The present invention relates to a type face striking system for a typewriter or similar machine of the type which includes an electromagnetically actuated printing hammer.
In such electromagnetic striking system, the printing hammer is accelerated, by means of a short voltage pulse applied to a winding, from its rest position to its striking position. Upon reaching the striking position, the hammer drives a type face to make an imprint on a record carrier via an inked ribbon. The type face to be struck is here disposed, for example, directly on the printing hammer or on a type carrier, for example a daisy wheel, which must be properly positioned before the imprint is made.
The return of the printing hammer into its rest position is then effected by the kinetic energy from impact on the printing abutment and is aided by the force of a spring if a faster return is necessary for faster reusability of the printing hammer. However, the presence of such a spring is a drawback during the striking movement, because the resetting force of this spring must then additionally be overcome.

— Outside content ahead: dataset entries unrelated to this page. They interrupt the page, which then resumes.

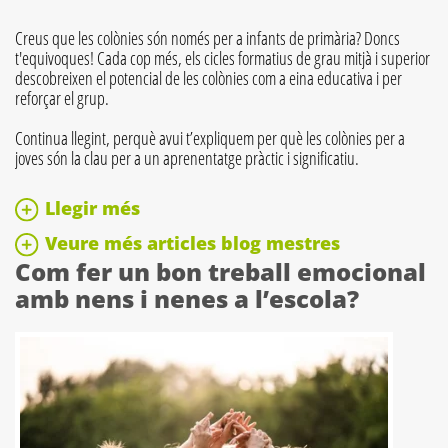
Creus que les colònies són només per a infants de primària? Doncs
t'equivoques! Cada cop més, els cicles formatius de grau mitjà i superior
descobreixen el potencial de les colònies com a eina educativa i per
reforçar el grup.
Continua llegint, perquè avui t’expliquem per què les colònies per a
joves són la clau per a un aprenentatge pràctic i significatiu.
Llegir més
Veure més articles blog mestres
Com fer un bon treball emocional
amb nens i nenes a l’escola?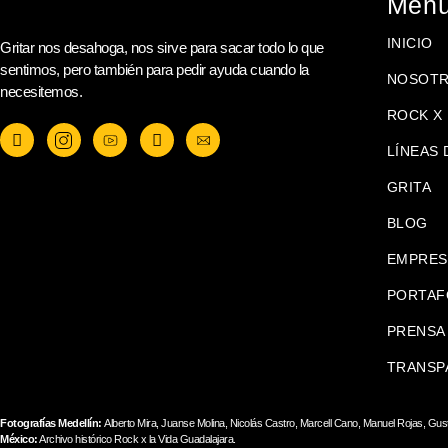
Men
INICIO
Gritar nos desahoga, nos sirve para sacar todo lo que
sentimos, pero también para pedir ayuda cuando la
NOSOT
necesitemos.
ROCK X 
LÍNEAS 
GRITA
BLOG
EMPRES
PORTAF
PRENSA
TRANSP
Fotografías Medellín:
Alberto Mira, Juanse Molina, Nicolás Castro, Marcell Cano, Manuel Rojas, Gus
México:
Archivo histórico Rock x la Vida Guadalajara.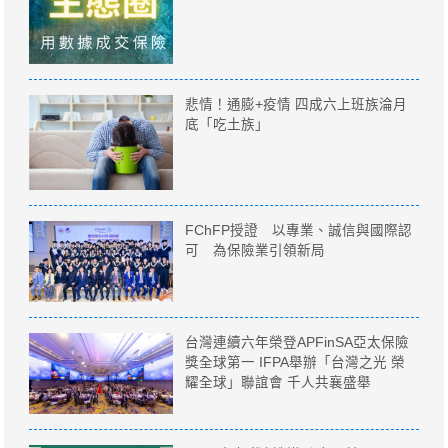
悲情！通膨+疫情 四成六上班族淪月
底「吃土族」
FChFP授證 以專業、誠信與國際認
可 為保險業引領新局
台灣連續六年榮登APFinSA亞太保險
獎全球第一 IFPA舉辦「台灣之光 榮
耀全球」聯誼會 千人共襄盛舉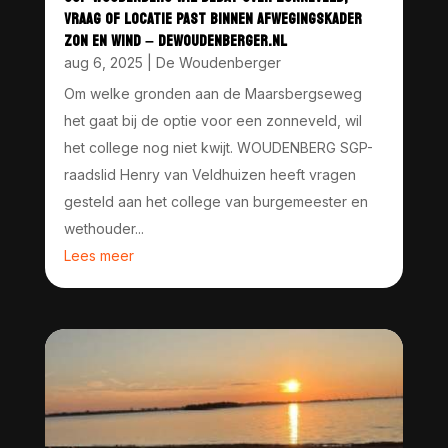
VRAAG OF LOCATIE PAST BINNEN AFWEGINGSKADER
ZON EN WIND – DEWOUDENBERGER.NL
aug 6, 2025
|
De Woudenberger
Om welke gronden aan de Maarsbergseweg
het gaat bij de optie voor een zonneveld, wil
het college nog niet kwijt. WOUDENBERG SGP-
raadslid Henry van Veldhuizen heeft vragen
gesteld aan het college van burgemeester en
wethouder...
Lees meer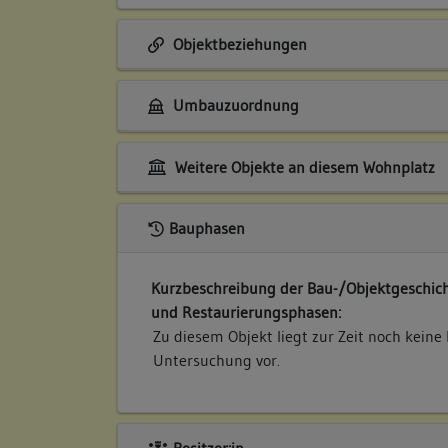
Objektbeziehungen
Umbauzuordnung
Weitere Objekte an diesem Wohnplatz
Bauphasen
Kurzbeschreibung der Bau-/Objektgeschich
und Restaurierungsphasen:
Zu diesem Objekt liegt zur Zeit noch keine
Untersuchung vor.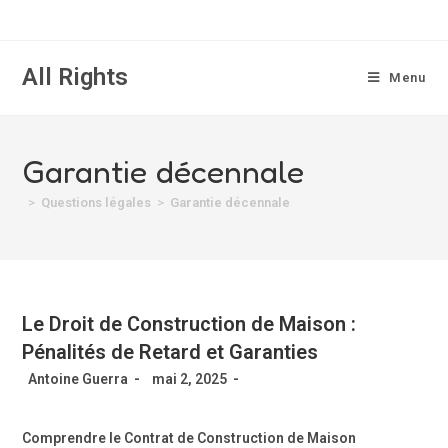
All Rights
Menu
Garantie décennale
>
Questions légales
>
Garantie décennale
Le Droit de Construction de Maison :
Pénalités de Retard et Garanties
Antoine Guerra
mai 2, 2025
Comprendre le Contrat de Construction de Maison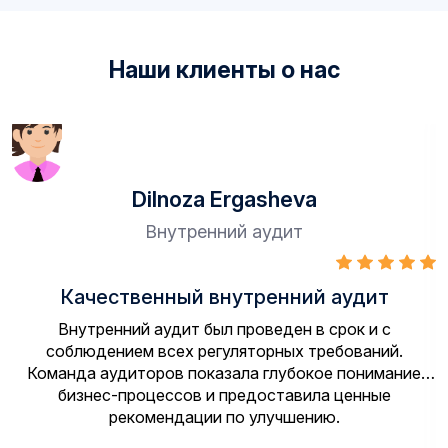
Наши клиенты о нас
OOO “Кредитное бюро КИАЦ
Аудит
т
Профессиональный подход к ауд
 с
OOO “Кредитное бюро КИАЦ” выражае
ий.
благодарность компании ООО АО «AUDIT-VA
мание
качественную работу по аудиторской пров
е
бухгалтерского (финансовой) отчетности ко
был проведён в соответствии с междунаро
стандартами финансовой отчетности и в ра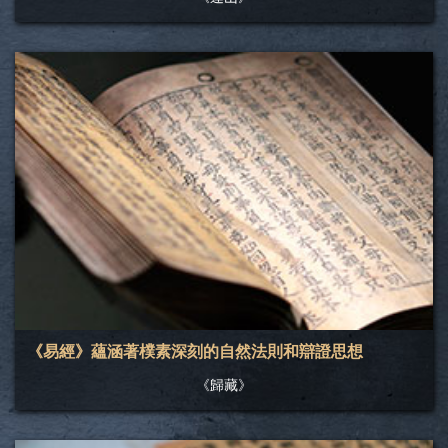
《易經》蘊涵著樸素深刻的自然法則和辯證思想
《歸藏》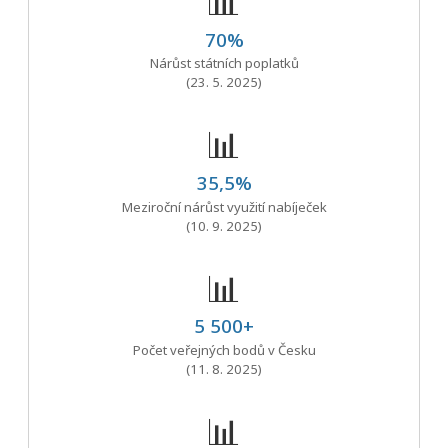
📊
70%
Nárůst státních poplatků
(23. 5. 2025)
📊
35,5%
Meziroční nárůst využití nabíječek
(10. 9. 2025)
📊
5 500+
Počet veřejných bodů v Česku
(11. 8. 2025)
📊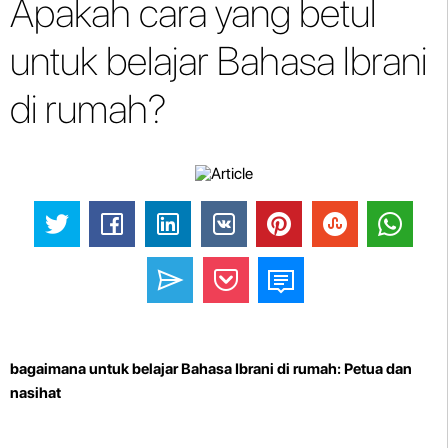
Apakah cara yang betul
untuk belajar Bahasa Ibrani
di rumah?
bagaimana untuk belajar Bahasa Ibrani di rumah: Petua dan
nasihat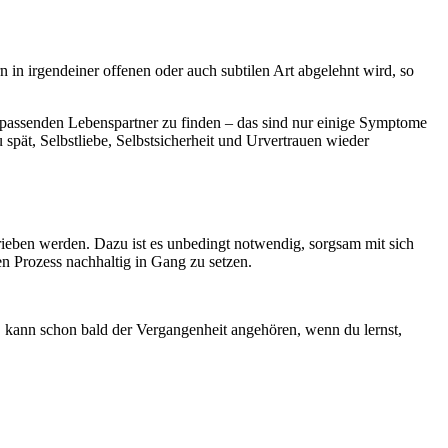
 in irgendeiner offenen oder auch subtilen Art abgelehnt wird, so
 passenden Lebenspartner zu finden – das sind nur einige Symptome
pät, Selbstliebe, Selbstsicherheit und Urvertrauen wieder
ieben werden. Dazu ist es unbedingt notwendig, sorgsam mit sich
n Prozess nachhaltig in Gang zu setzen.
r, kann schon bald der Vergangenheit angehören, wenn du lernst,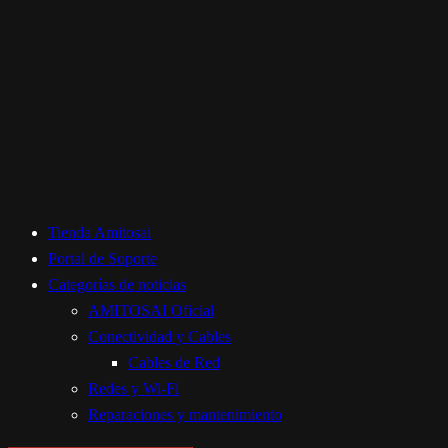
Tienda Amitosai
Portal de Soporte
Categorías de noticias
AMITOSAI Oficial
Conectividad y Cables
Cables de Red
Redes y Wi-Fi
Reparaciones y mantenimiento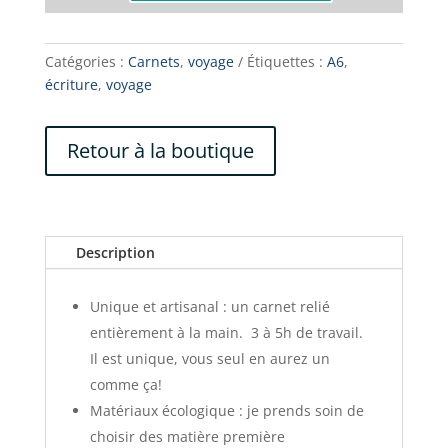
de
VOYAGE
Lastic
Catégories :
Carnets
,
voyage
Étiquettes :
A6
,
écriture
,
voyage
Retour à la boutique
Description
Unique et artisanal : un carnet relié
entièrement à la main. 3 à 5h de travail.
Il est unique, vous seul en aurez un
comme ça!
Matériaux écologique : je prends soin de
choisir des matière première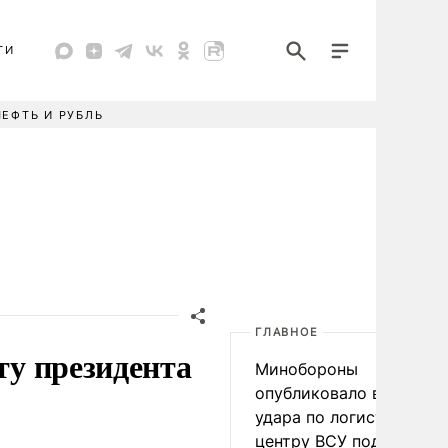
ТИ
НЕФТЬ И РУБЛЬ
ГЛАВНОЕ
ту президента
Минобороны
опубликовало видео
удара по логистическо
центру ВСУ под Киевом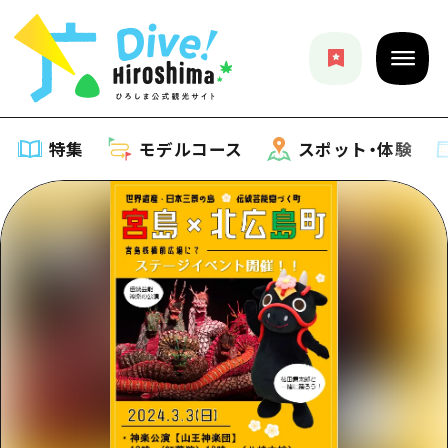
特集
モデルコース
スポット・体験
特集
特集一覧
モデルコース
おすすめ
モデルコース一覧
スポット・体験
アート
Dive! Hiroshima 公式ガイド
スポット・体験一覧
イベント・祭り
イベント
広島もしもトラベル
広島市周辺
グルメ・酒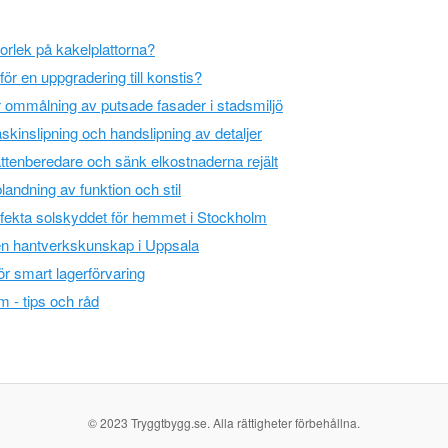
torlek på kakelplattorna?
r en uppgradering till konstis?
ör ommålning av putsade fasader i stadsmiljö
skinslipning och handslipning av detaljer
tenberedare och sänk elkostnaderna rejält
andning av funktion och stil
rfekta solskyddet för hemmet i Stockholm
n hantverkskunskap i Uppsala
ör smart lagerförvaring
 - tips och råd
© 2023 Tryggtbygg.se. Alla rättigheter förbehållna.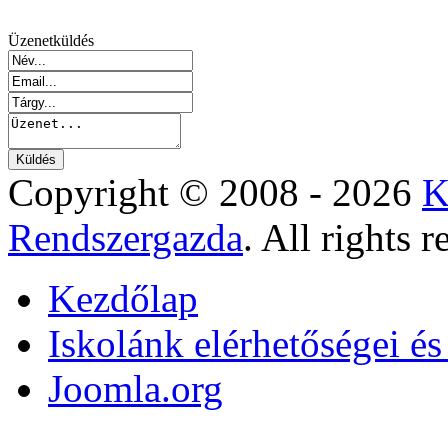
Üzenetküldés
Copyright © 2008 - 2026
K
Rendszergazda
. All rights r
Kezdőlap
Iskolánk elérhetőségei é
Joomla.org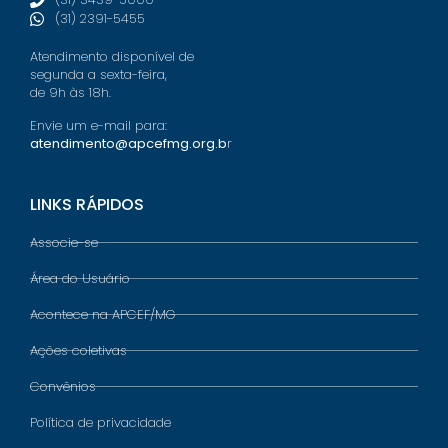
(31) 2391-5455
Atendimento disponível de
segunda a sexta-feira,
de 9h às 18h.
Envie um e-mail para:
atendimento@apcefmg.org.b
r
LINKS RÁPIDOS
Associe-se
Área do Usuário
Acontece na APCEF/MG
Ações coletivas
Convênios
Política de privacidade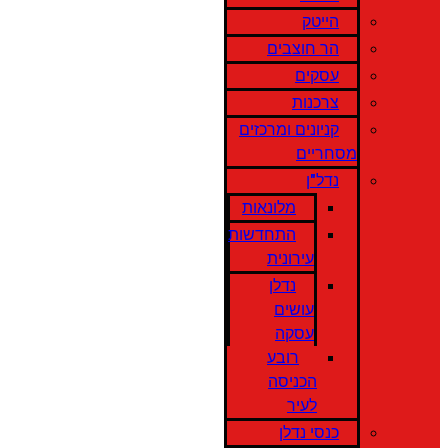
הייטק
הר חוצבים
עסקים
צרכנות
קניונים ומרכזים
מסחריים
נדל"ן
מלונאות
התחדשות
עירונית
נדלן
עושים
עסקה
רובע
הכניסה
לעיר
כנסי נדלן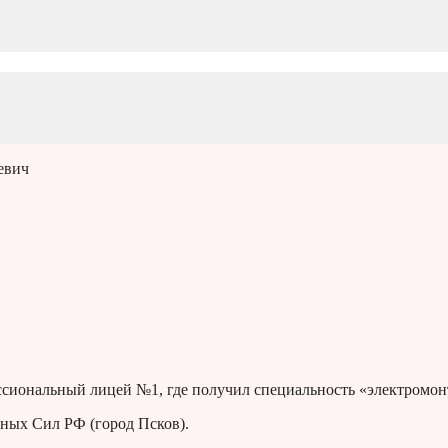
евич
ссиональный лицей №1, где получил специальность «электромон
ных Сил РФ (город Псков).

So-called electrodynamic striking systems, such as disclosed, for example, in DE-OS [German Laid-open Application] 3,038,881, laid open on May 19th, 1982, avoid this drawback. Here, permanent magnets generate a magnetic field and the printing hammer is mounted so as to be movable in the striking direction within this field. Additionally, a winding is provided to which is applied the voltage pulse which actuates the striking movement. The magnetic field generated by the winding, and acting in the opposite direction to the field produced by the permanent magnets, produces an acceleration of the printing hammer to the striking position, and the return movement of the printing hammer into the rest position, when the voltage pulse in the winding is terminated, is aided by the magnetic field of the permanent magnets.